Поэма «Самое такое», вопреки уверениям авторов комментариев сборника «Советские поэты, павшие на Великой Отечественной войне» (М., 1965), в том, что она дается целиком, напечатана была и в этом издании, и в книге «Сквозь время» (М., 1964), да и в харьковском сборнике (1966) не полностью, а с купюрами. Впрочем, проницательный читатель мог догадаться об этом по стоящим кое-где отточиям, которые, однако, он волен был трактовать и как пропуск текста, и как заурядное многоточие.
    Была произведена жесткая чистка всего, что казалось тогда «политически неблагонадежным», были начисто вымараны «крамольные» фамилии Скрыпника, Пятакова и др. Причем делалось это порой не только уже знакомым методом изъятия целых кусков, а путем выбрасывания (без замены) четырехсложного слова из рифмованного (!) текста. Ясно, что нарушалась ритмика, менялся смысл, стих превращался в истекающее кровью бесформенное существо. То, что в результате оставалось, не всегда даже чисто формально могло состыковаться. От поэмы «Бессмертие» в харьковском издании и вовсе остались клочья, главы были поданы в таком порядке: 1-3, 6, 7, 15-18, 21, 23, 25-29, 32-39, 41-44 (от 41-й главки осталось 4 строки), 49, 52-55. И хоть бы где-нибудь было сказано, что поэма печатается в отрывках! Понять не то что смысл поэмы, но вообще авторскую логику по такой публикации невозможно.
    Московский сборник «Рубеж» (сост. Д.Ковалев, редактор Б.Лозовой) с успехом повторяет все несуразицы предыдущих изданий и плодит новые: в него даже попало чужое стихотворение - «О детях», написанное однокурсницей Михаила по Литинституту Еленой Ширман.
    Как бы сам Кульчицкий отнесся ко всему этому?

-*-*-

ЧТО СДЕЛАТЬ —
[a] Выпишите из отрывка все названия изданий (сборников и книг), приведенные в кавычках.
[b] Перепишите, пожалуйста, без изменений фрагмент отрывка от слов «Была произведена жесткая» до слов «такой публикации невозможно.».
[c] Кем, согласно отрывку, написано стихотворение «О детях», попавшее в сборник «Рубеж»?

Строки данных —

-*-*-

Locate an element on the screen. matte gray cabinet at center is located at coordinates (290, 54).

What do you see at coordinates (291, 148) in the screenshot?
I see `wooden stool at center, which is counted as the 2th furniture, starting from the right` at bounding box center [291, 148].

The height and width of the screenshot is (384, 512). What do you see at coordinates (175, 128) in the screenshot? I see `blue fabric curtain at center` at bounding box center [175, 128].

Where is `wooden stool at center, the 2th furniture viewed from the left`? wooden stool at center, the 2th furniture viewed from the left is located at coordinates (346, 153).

-*-*-

РЕШЕНИЯ ЗАДАЧ —
[a] «Советские поэты, павшие на Великой Отечественной войне», «Сквозь время», «Рубеж»

[b]
Была произведена жесткая чистка всего, что казалось тогда «политически неблагонадежным», были начисто вымараны «крамольные» фамилии Скрыпника, Пятакова и др. Причем делалось это порой не только уже знакомым методом изъятия целых кусков, а путем выбрасывания (без замены) четырехсложного слова из рифмованного (!) текста. Ясно, что нарушалась ритмика, менялся смысл, стих превращался в истекающее кровью бесформенное существо. То, что в результате оставалось, не всегда даже чисто формально могло состыковаться. От поэмы «Бессмертие» в харьковском издании и вовсе остались клочья, главы были поданы в таком порядке: 1-3, 6, 7, 15-18, 21, 23, 25-29, 32-39, 41-44 (от 41-й главки осталось 4 строки), 49, 52-55. И хоть бы где-нибудь было сказано, что поэма печатается в отрывках! Понять не то что смысл поэмы, но вообще авторскую логику по такой публикации невозможно.

[c] Еленой Ширман, однокурсницей Михаила по Литинституту.